What made it worse was Trump's comments about not negotiating with Iran and demanding unconditional surrender. Market interpreted that as the conflict dragging on longer, so energy prices just kept climbing. Meanwhile the Fed officials were trying to calm things down, saying energy spikes probably won't cause sustained inflation, but traders weren't buying it. The 10-year yield bounced around a lot that day - initially jumped on inflation fears when oil spiked, but then fell back as safe-haven buying kicked in after the stock selloff.
The real market pain came from the sector rotation. All the big tech names got hammered - Meta, Tesla, Amazon, Nvidia all down over 2%. Chipmakers were absolutely destroyed, with Lam Research down 7% and basically every semiconductor stock bleeding out. Airlines got crushed too since jet fuel costs were about to spike. But here's the weird part - defense stocks actually rallied on speculation that the conflict means bigger defense budgets. You also had this interesting play where fertilizer stocks moved higher because the Strait of Hormuz closure threatened supply chains.
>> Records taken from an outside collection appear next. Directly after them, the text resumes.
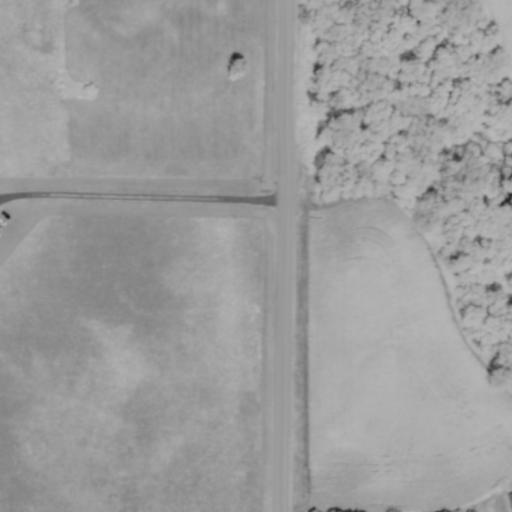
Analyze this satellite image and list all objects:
road: (141, 199)
road: (282, 255)
building: (509, 499)
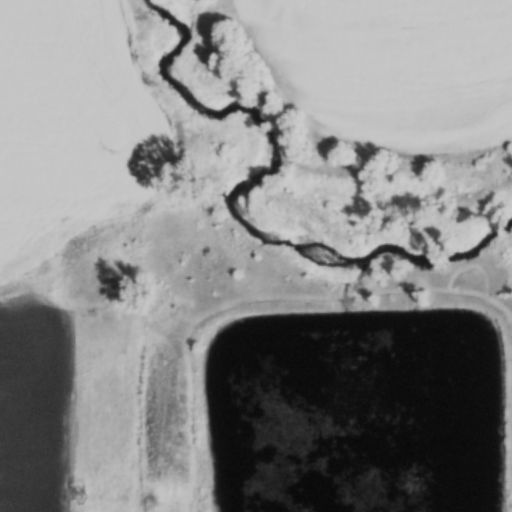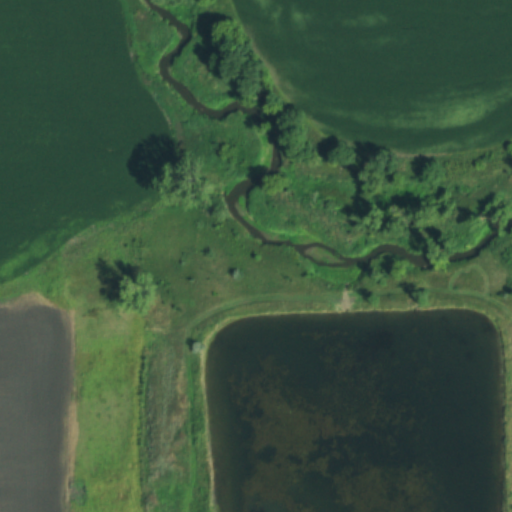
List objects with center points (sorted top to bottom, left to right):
river: (250, 248)
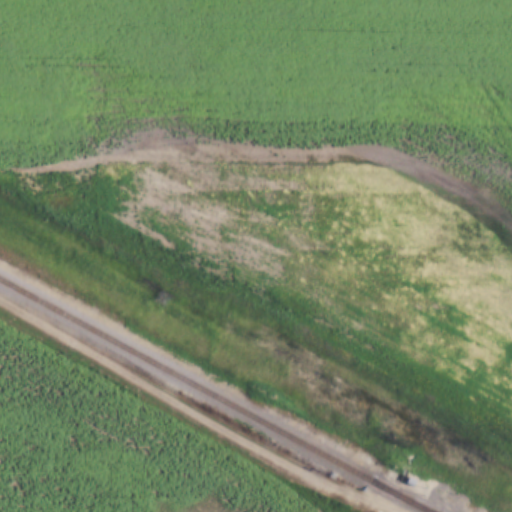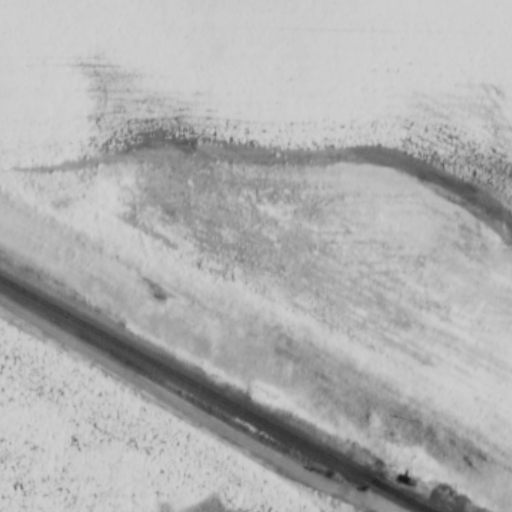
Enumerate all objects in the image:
railway: (213, 395)
road: (194, 414)
railway: (402, 497)
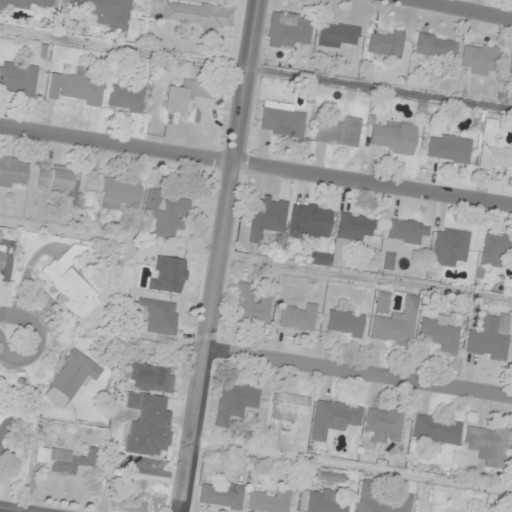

The labor market data that came out that day also spooked people - nonfarm payrolls unexpectedly fell by 92,000 instead of rising, and unemployment ticked up to 4.4%. That should've been bullish for rate cuts, and bonds did recover, but the market was too focused on the energy crisis and inflation risk. Crypto stocks got hit too with Bitcoin down - Riot and Galaxy Digital both dropped over 9%. Looking back, it was one of those days where geopolitical risk just overwhelmed everything else in the market.